Kepala Badan Pusat Statistik (BPS) Banjarbaru Arih Dwi Prasetyo di Kota Banjarbaru, Jumat mengatakan, pertumbuhan ekonomi tahun 2022 di Kota Idaman mencapai 7,93 persen atau tertinggi di Kalsel.
"Pertumbuhan ekonomi 7,39 persen itu merupakan hasil dari perhitungan sistem neraca regional menunjukkan laju pertumbuhan ekonomi ibukota Kalsel melampaui 12 kabupaten dan kota lainnya," ujar Arih.
Disebutkan, setelah Banjarbaru yang berada di posisi puncak, urutan dua adalah Kota Banjarmasin dengan capaian 5,69 persen dan urutan ketiga Kabupaten Tanah Bumbu sebesar 5,45 persen.
Diketahui, sesuai data BPS pada 2021, pertumbuhan ekonomi di kota berpenduduk 265 juta jiwa lebih itu tercatat sebesar 3,33 persen namun melompat signifikan menjadi 7,93 persen pada 2022.
Capaian itu menjadi angka tertinggi dan tidak pernah terjadi sebelumnya, bahkan dibandingkan pertumbuhan ekonomi dari waktu ke waktu sejak beralihnya status Kota Administratif menjadi Kota pada 1999 silam.
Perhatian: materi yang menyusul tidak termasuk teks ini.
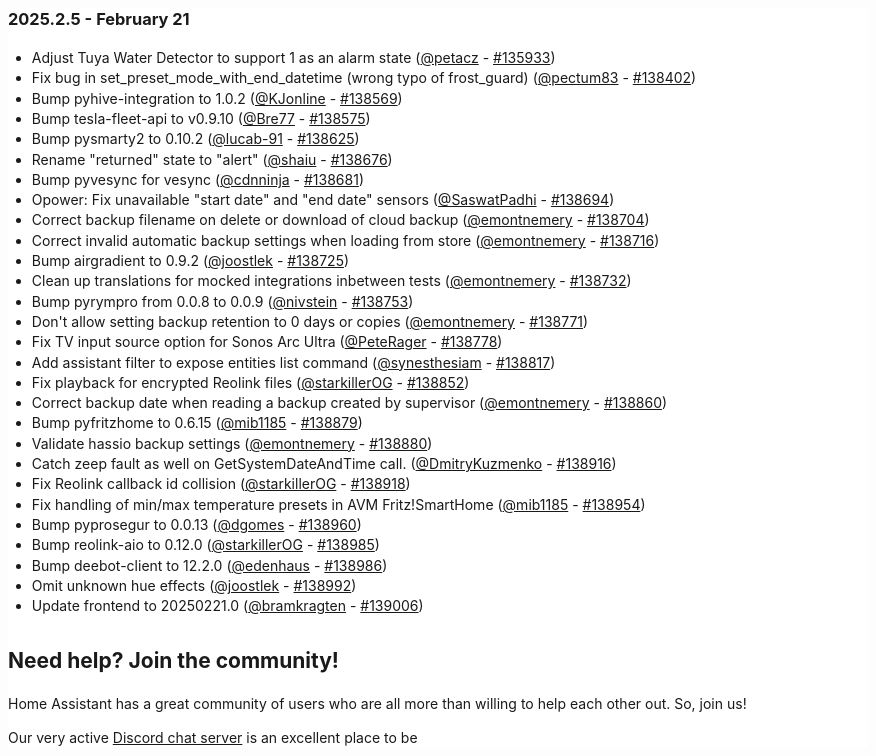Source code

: [#138441]: https://github.com/home-assistant/core/pull/138441
[#138488]: https://github.com/home-assistant/core/pull/138488
[#138492]: https://github.com/home-assistant/core/pull/138492
[#138506]: https://github.com/home-assistant/core/pull/138506
[#138510]: https://github.com/home-assistant/core/pull/138510
[#138516]: https://github.com/home-assistant/core/pull/138516
[#138521]: https://github.com/home-assistant/core/pull/138521
[@TheJulianJES]: https://github.com/TheJulianJES
[@bramkragten]: https://github.com/bramkragten
[@emontnemery]: https://github.com/emontnemery
[@frenck]: https://github.com/frenck
[@ludeeus]: https://github.com/ludeeus
[@mib1185]: https://github.com/mib1185
[@sdb9696]: https://github.com/sdb9696
[@shaiu]: https://github.com/shaiu
[@thecode]: https://github.com/thecode

### 2025.2.5 - February 21

- Adjust Tuya Water Detector to support 1 as an alarm state ([@petacz] - [#135933])
- Fix bug in set_preset_mode_with_end_datetime (wrong typo of frost_guard) ([@pectum83] - [#138402])
- Bump pyhive-integration to 1.0.2 ([@KJonline] - [#138569])
- Bump tesla-fleet-api to v0.9.10 ([@Bre77] - [#138575])
- Bump pysmarty2 to 0.10.2 ([@lucab-91] - [#138625])
- Rename "returned" state to "alert" ([@shaiu] - [#138676])
- Bump pyvesync for vesync ([@cdnninja] - [#138681])
- Opower: Fix unavailable "start date" and "end date" sensors ([@SaswatPadhi] - [#138694])
- Correct backup filename on delete or download of cloud backup ([@emontnemery] - [#138704])
- Correct invalid automatic backup settings when loading from store ([@emontnemery] - [#138716])
- Bump airgradient to 0.9.2 ([@joostlek] - [#138725])
- Clean up translations for mocked integrations inbetween tests ([@emontnemery] - [#138732])
- Bump pyrympro from 0.0.8 to 0.0.9 ([@nivstein] - [#138753])
- Don't allow setting backup retention to 0 days or copies ([@emontnemery] - [#138771])
- Fix TV input source option for Sonos Arc Ultra ([@PeteRager] - [#138778])
- Add assistant filter to expose entities list command ([@synesthesiam] - [#138817])
- Fix playback for encrypted Reolink files ([@starkillerOG] - [#138852])
- Correct backup date when reading a backup created by supervisor ([@emontnemery] - [#138860])
- Bump pyfritzhome to 0.6.15 ([@mib1185] - [#138879])
- Validate hassio backup settings ([@emontnemery] - [#138880])
- Catch zeep fault as well on GetSystemDateAndTime call. ([@DmitryKuzmenko] - [#138916])
- Fix Reolink callback id collision ([@starkillerOG] - [#138918])
- Fix handling of min/max temperature presets in AVM Fritz!SmartHome ([@mib1185] - [#138954])
- Bump pyprosegur to 0.0.13 ([@dgomes] - [#138960])
- Bump reolink-aio to 0.12.0 ([@starkillerOG] - [#138985])
- Bump deebot-client to 12.2.0 ([@edenhaus] - [#138986])
- Omit unknown hue effects ([@joostlek] - [#138992])
- Update frontend to 20250221.0 ([@bramkragten] - [#139006])

[#135933]: https://github.com/home-assistant/core/pull/135933
[#137448]: https://github.com/home-assistant/core/pull/137448
[#137688]: https://github.com/home-assistant/core/pull/137688
[#138231]: https://github.com/home-assistant/core/pull/138231
[#138402]: https://github.com/home-assistant/core/pull/138402
[#138408]: https://github.com/home-assistant/core/pull/138408
[#138530]: https://github.com/home-assistant/core/pull/138530
[#138569]: https://github.com/home-assistant/core/pull/138569
[#138575]: https://github.com/home-assistant/core/pull/138575
[#138625]: https://github.com/home-assistant/core/pull/138625
[#138676]: https://github.com/home-assistant/core/pull/138676
[#138681]: https://github.com/home-assistant/core/pull/138681
[#138694]: https://github.com/home-assistant/core/pull/138694
[#138704]: https://github.com/home-assistant/core/pull/138704
[#138716]: https://github.com/home-assistant/core/pull/138716
[#138725]: https://github.com/home-assistant/core/pull/138725
[#138732]: https://github.com/home-assistant/core/pull/138732
[#138753]: https://github.com/home-assistant/core/pull/138753
[#138771]: https://github.com/home-assistant/core/pull/138771
[#138778]: https://github.com/home-assistant/core/pull/138778
[#138817]: https://github.com/home-assistant/core/pull/138817
[#138852]: https://github.com/home-assistant/core/pull/138852
[#138860]: https://github.com/home-assistant/core/pull/138860
[#138879]: https://github.com/home-assistant/core/pull/138879
[#138880]: https://github.com/home-assistant/core/pull/138880
[#138916]: https://github.com/home-assistant/core/pull/138916
[#138918]: https://github.com/home-assistant/core/pull/138918
[#138954]: https://github.com/home-assistant/core/pull/138954
[#138960]: https://github.com/home-assistant/core/pull/138960
[#138985]: https://github.com/home-assistant/core/pull/138985
[#138986]: https://github.com/home-assistant/core/pull/138986
[#138992]: https://github.com/home-assistant/core/pull/138992
[#139006]: https://github.com/home-assistant/core/pull/139006
[@Bre77]: https://github.com/Bre77
[@DmitryKuzmenko]: https://github.com/DmitryKuzmenko
[@KJonline]: https://github.com/KJonline
[@PeteRager]: https://github.com/PeteRager
[@SaswatPadhi]: https://github.com/SaswatPadhi
[@bramkragten]: https://github.com/bramkragten
[@cdnninja]: https://github.com/cdnninja
[@dgomes]: https://github.com/dgomes
[@edenhaus]: https://github.com/edenhaus
[@emontnemery]: https://github.com/emontnemery
[@frenck]: https://github.com/frenck
[@joostlek]: https://github.com/joostlek
[@lucab-91]: https://github.com/lucab-91
[@mib1185]: https://github.com/mib1185
[@nivstein]: https://github.com/nivstein
[@pectum83]: https://github.com/pectum83
[@petacz]: https://github.com/petacz
[@shaiu]: https://github.com/shaiu
[@starkillerOG]: https://github.com/starkillerOG
[@synesthesiam]: https://github.com/synesthesiam

## Need help? Join the community!

Home Assistant has a great community of users who are all more than willing
to help each other out. So, join us!

Our very active [Discord chat server](/join-chat) is an excellent place to be

[@allenporter]: https://github.com/allenporter
[@jpelgrom]: https://github.com/jpelgrom
[@keithle888]: https://github.com/keithle888
[@Taraman17]: https://github.com/Taraman17
[@thomasddn]: https://github.com/thomasddn
[@tronikos]: https://github.com/tronikos
[@zweckj]: https://github.com/zweckj
[Claude Desktop]: https://claude.ai/download
[Decorquip Dream]: /integrations/decorquip/
[Google Drive]: /integrations/google_drive
[Homee smart home system]: https://hom.ee/
[Homee]: /integrations/homee
[igloo smart access device(s)]: https://www.igloohome.co/#products
[igloohome]: /integrations/igloohome
[LetPot indoor garden]: https://letpot.com/
[LetPot]: /integrations/letpot
[MCP Servers]: https://modelcontextprotocol.io/
[Model Context Protocol Server]: /integrations/mcp_server
[Model Context Protocol]: /integrations/mcp
[Motionblinds]: /integrations/motion_blinds
[OneDrive]: /integrations/onedrive
[Overseerr media requests]: https://overseerr.dev/
[Overseerr]: /integrations/overseerr
[Qbus Control]: https://www.qbus.be/
[Qbus]: /integrations/qbus/
[@chemelli74]: https://github.com/chemelli74
[@DCSBL]: https://github.com/DCSBL
[@iprak]: https://github.com/iprak
[@lboue]: https://github.com/lboue
[@mj23000]: https://github.com/mj23000
[@NoRi2909]: https://github.com/NoRi2909
[@rytilahti]: https://github.com/rytilahti
[Bang & Olufsen]: /integrations/bang_olufsen
[HomeWizard Energy]: /integrations/homewizard
[HomeWizard Plug-In Battery]: https://www.homewizard.com/nl/plug-in-battery/
[Matter]: /integrations/matter
[Reolink]: /integrations/reolink
[Shelly BLU TRV]: https://www.shelly.com/products/shelly-blu-trv-single-pack
[Shelly]: /integrations/shelly
[TP-Link Smart Home]: /integrations/tplink
[Vesync]: /integrations/vesync
[@gjohansson-ST]: https://github.com/gjohansson-ST
[@silamon]: https://github.com/silamon
[Filter]: /integrations/filter
[NMBS]: /integrations/nmbs
[@domingues]: https://github.com/domingues
[@Petro31]: https://github.com/Petro31
[Generic thermostat]: /integrations/generic_thermostat
[Time triggers]: /docs/automation/trigger/#time-trigger
[Bluetooth integration]: /integrations/bluetooth
[Bluetooth proxy]: /integrations/bluetooth/#remote-adapters-bluetooth-proxies
[#135231]: https://github.com/home-assistant/core/pull/135231
[#137371]: https://github.com/home-assistant/core/pull/137371
[#137449]: https://github.com/home-assistant/core/pull/137449
[#137492]: https://github.com/home-assistant/core/pull/137492
[#137494]: https://github.com/home-assistant/core/pull/137494
[#137508]: https://github.com/home-assistant/core/pull/137508
[#137510]: https://github.com/home-assistant/core/pull/137510
[#137516]: https://github.com/home-assistant/core/pull/137516
[#137521]: https://github.com/home-assistant/core/pull/137521
[#137547]: https://github.com/home-assistant/core/pull/137547
[#137549]: https://github.com/home-assistant/core/pull/137549
[#137553]: https://github.com/home-assistant/core/pull/137553
[#137556]: https://github.com/home-assistant/core/pull/137556
[#137566]: https://github.com/home-assistant/core/pull/137566
[#137571]: https://github.com/home-assistant/core/pull/137571
[#137572]: https://github.com/home-assistant/core/pull/137572
[#137585]: https://github.com/home-assistant/core/pull/137585
[#137587]: https://github.com/home-assistant/core/pull/137587
[#137589]: https://github.com/home-assistant/core/pull/137589
[#137591]: https://github.com/home-assistant/core/pull/137591
[#137595]: https://github.com/home-assistant/core/pull/137595
[#137596]: https://github.com/home-assistant/core/pull/137596
[#137598]: https://github.com/home-assistant/core/pull/137598
[#137601]: https://github.com/home-assistant/core/pull/137601
[#137610]: https://github.com/home-assistant/core/pull/137610
[#137614]: https://github.com/home-assistant/core/pull/137614
[#137625]: https://github.com/home-assistant/core/pull/137625
[#137658]: https://github.com/home-assistant/core/pull/137658
[#137675]: https://github.com/home-assistant/core/pull/137675
[@Danielhiversen]: https://github.com/Danielhiversen
[@allenporter]: https://github.com/allenporter
[@andrewsayre]: https://github.com/andrewsayre
[@autinerd]: https://github.com/autinerd
[@bdraco]: https://github.com/bdraco
[@bieniu]: https://github.com/bieniu
[@cdce8p]: https://github.com/cdce8p
[@cyberjunky]: https://github.com/cyberjunky
[@denniseffing]: https://github.com/denniseffing
[@gjohansson-ST]: https://github.com/gjohansson-ST
[@jbouwh]: https://github.com/jbouwh
[@jwhb]: https://github.com/jwhb
[@mikey0000]: https://github.com/mikey0000
[@puddly]: https://github.com/puddly
[@tr4nt0r]: https://github.com/tr4nt0r
[@zweckj]: https://github.com/zweckj
[#137282]: https://github.com/home-assistant/core/pull/137282
[#137284]: https://github.com/home-assistant/core/pull/137284
[#137588]: https://github.com/home-assistant/core/pull/137588
[#137695]: https://github.com/home-assistant/core/pull/137695
[#137729]: https://github.com/home-assistant/core/pull/137729
[#137767]: https://github.com/home-assistant/core/pull/137767
[#137768]: https://github.com/home-assistant/core/pull/137768
[#137769]: https://github.com/home-assistant/core/pull/137769
[#137782]: https://github.com/home-assistant/core/pull/137782
[#137789]: https://github.com/home-assistant/core/pull/137789
[#137791]: https://github.com/home-assistant/core/pull/137791
[#137802]: https://github.com/home-assistant/core/pull/137802
[#137852]: https://github.com/home-assistant/core/pull/137852
[#137870]: https://github.com/home-assistant/core/pull/137870
[#137887]: https://github.com/home-assistant/core/pull/137887
[#137961]: https://github.com/home-assistant/core/pull/137961
[#137986]: https://github.com/home-assistant/core/pull/137986
[#137989]: https://github.com/home-assistant/core/pull/137989
[#137993]: https://github.com/home-assistant/core/pull/137993
[#138003]: https://github.com/home-assistant/core/pull/138003
[#138010]: https://github.com/home-assistant/core/pull/138010
[#138060]: https://github.com/home-assistant/core/pull/138060
[#138145]: https://github.com/home-assistant/core/pull/138145
[#138186]: https://github.com/home-assistant/core/pull/138186
[#138189]: https://github.com/home-assistant/core/pull/138189
[#138210]: https://github.com/home-assistant/core/pull/138210
[#138224]: https://github.com/home-assistant/core/pull/138224
[#138227]: https://github.com/home-assistant/core/pull/138227
[@CloCkWeRX]: https://github.com/CloCkWeRX
[@IceBotYT]: https://github.com/IceBotYT
[@abmantis]: https://github.com/abmantis
[@allenporter]: https://github.com/allenporter
[@andrewsayre]: https://github.com/andrewsayre
[@arturpragacz]: https://github.com/arturpragacz
[@balloob]: https://github.com/balloob
[@bdraco]: https://github.com/bdraco
[@bieniu]: https://github.com/bieniu
[@cdce8p]: https://github.com/cdce8p
[@dan-r]: https://github.com/dan-r
[@dknowles2]: https://github.com/dknowles2
[@jpbede]: https://github.com/jpbede
[@natekspencer]: https://github.com/natekspencer
[@patman15]: https://github.com/patman15
[@tr4nt0r]: https://github.com/tr4nt0r
[@tronikos]: https://github.com/tronikos
[@zweckj]: https://github.com/zweckj
[#137321]: https://github.com/home-assistant/core/pull/137321
[#137416]: https://github.com/home-assistant/core/pull/137416
[#137517]: https://github.com/home-assistant/core/pull/137517
[#137623]: https://github.com/home-assistant/core/pull/137623
[#137773]: https://github.com/home-assistant/core/pull/137773
[#138023]: https://github.com/home-assistant/core/pull/138023
[#138259]: https://github.com/home-assistant/core/pull/138259
[#138286]: https://github.com/home-assistant/core/pull/138286
[#138299]: https://github.com/home-assistant/core/pull/138299
[#138327]: https://github.com/home-assistant/core/pull/138327
[#138349]: https://github.com/home-assistant/core/pull/138349
[#138353]: https://github.com/home-assistant/core/pull/138353
[#138371]: https://github.com/home-assistant/core/pull/138371
[#138375]: https://github.com/home-assistant/core/pull/138375
[#138382]: https://github.com/home-assistant/core/pull/138382
[#138387]: https://github.com/home-assistant/core/pull/138387
[#138391]: https://github.com/home-assistant/core/pull/138391
[@alfwro13]: https://github.com/alfwro13
[@allenporter]: https://github.com/allenporter
[@bdraco]: https://github.com/bdraco
[@catsmanac]: https://github.com/catsmanac
[@jdanders]: https://github.com/jdanders
[#138381]: https://github.com/home-assistant/core/pull/138381
[@gjohansson-ST]: https://github.com/gjohansson-ST
[#134492]: https://github.com/home-assistant/core/pull/134492
[@Diegorro98]: https://github.com/Diegorro98
[#135930]: https://github.com/home-assistant/core/pull/135930
[@bieniu]: https://github.com/bieniu
[#134668]: https://github.com/home-assistant/core/pull/134668
[@farmio]: https://github.com/farmio
[#135611]: https://github.com/home-assistant/core/pull/135611
[@natekspencer]: https://github.com/natekspencer
[#136196]: https://github.com/home-assistant/core/pull/136196
[@jbouwh]: https://github.com/jbouwh
[#133342]: https://github.com/home-assistant/core/pull/133342
[#134056]: https://github.com/home-assistant/core/pull/134056
[@dieselrabbit]: https://github.com/dieselrabbit
[#133866]: https://github.com/home-assistant/core/pull/133866
[devblog]: https://developers.home-assistant.io/blog/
"Ada empat komponen besar yang menjadi pendukung perekonomian Kota Banjarbaru sepanjang tahun 2022 di antaranya transportasi dan pergudangan, konstruksi, hingga perdagangan," ungkapnya.
Ia menyebutkan, transportasi dan pergudangan tumbuh sebesar 26,20 persen, konstruksi 13,74 persen, perdagangan besar dan eceran, reparasi mobil dan sepeda motor sebesar 10,79 persen.
Sementara, komponen pendukung lainnya yang mendongkrak naiknya pertumbuhan ekonomi berasal dari administrasi pemerintahan, pertahanan dan jaminan sosial wajib sebesar 10,37 persen.
"Perekonomian Banjarbaru dilihat dari besaran PDRB, selama 2022 mampu menghasilkan nilai tambah bruto sebesar Rp11,788 triliun yang jika dilihat harga konstan sekitar Rp6,23 triliun," sebutnya.
Selanjutnya, di era kepemimpinan Aditya-Wartono, tantangan ke depan terjadi seiring sinyal perlambatan ekonomi dan salah satunya yang terjadi adalah inflasi kenaikan harga bahan pokok.
Wali Kota M Aditya Mufti Ariffin tak menampik terjadi inflasi dan disikapi melalui penyaluran bantuan beras hingga pasar murah tersebar pada 5 kecamatan menjadi upaya menanggulangi situasi itu.
"Kami berharap dalam menghadapi tantangan ke depan guna menahan laju pertumbuhan ekonomi hingga menyebabkan tingginya inflasi dapat teratasi melalui pembagian beras dan pasar murah," kata dia.
Ditambahkan, dampak inflasi tidak bisa diremehkan dan harus disikapi dengan benar meskipun merombak kebijakan anggaran untuk mencegah penurunan daya beli masyarakat agar inflasi tidak semakin tinggi.
"Kami tidak ingin terlena kinerja perekonomian sesaat. Inflasi jika tidak ditangani serius, bukan tidak mungkin dampaknya jadi gejolak ekonomi dan sosial sehingga harus diwaspadai," katanya.